It’s not going to write itself, sweetheart

How many of you out there have made New Year’s resolutions? Oh really? Suckers! You know they don’t work. Better, I’ve heard to set goals, as those taskmaster resolutions are like backing you into a wall, making you change or else! Seriously, who can go to bed one night in the old year, and wake up in the next completely changed? You’re still in the same old bed in the same old body. But what you CAN do is set yourself on the right path toward something, as incremental change has a hell of a better change of becoming permanent, that expecting a volia! moment and realistically, no change at all.

So you want to finally finish that book, right? DEFINITELY a task that isn’t pulled out of a hat. Slow and steady is always going to get the job done, but only if you set your mind in the right place at the onset. Tell yourself right now–no INSIST — that you are a writer — and primarily, writers write. Start to take yourself seriously, and then everyone else will. Set parameters and make sure they’re respected. You write from xx to xx o’clock, then stick to it. A closed door means I’m working, and don’t let anyone open it unless the house is burning down. And then do something for yourself, to keep that ball in motion, to keep those creative fires lit, to keep you going until you finally type THE END.  Let your species seek out your own.

I’m talking a Writers Conference, and I’ve got one for you right here, especially if you live in the Philadelphia/New York metro area.
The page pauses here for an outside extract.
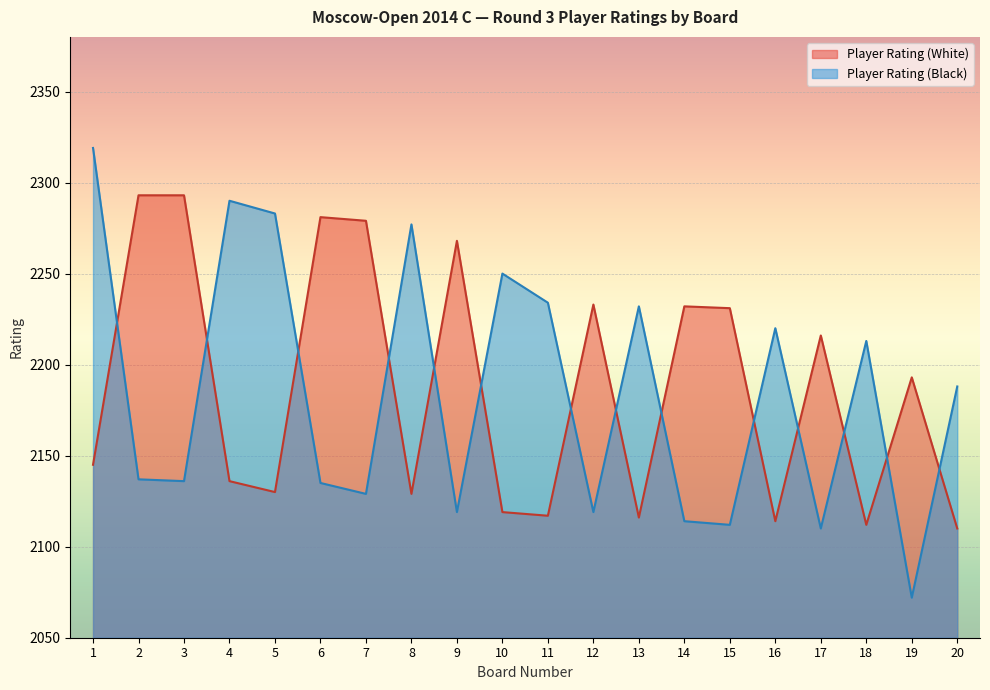

Which category has the lowest value across all series?

19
The 11th Annual Liberty States Fiction Writers Conference, located in beautiful Clark, NJ, a skippy tra-la right off the Garden State Parkway. This year we’re having a focus on self-publishing, and even if you’ve never thought about it, come on out anyway. We’re having scad of traditional representation, too. I’ll be having more about it in future posts, but for right now, click here for more info.

Then get that butt in the chair and keep writing!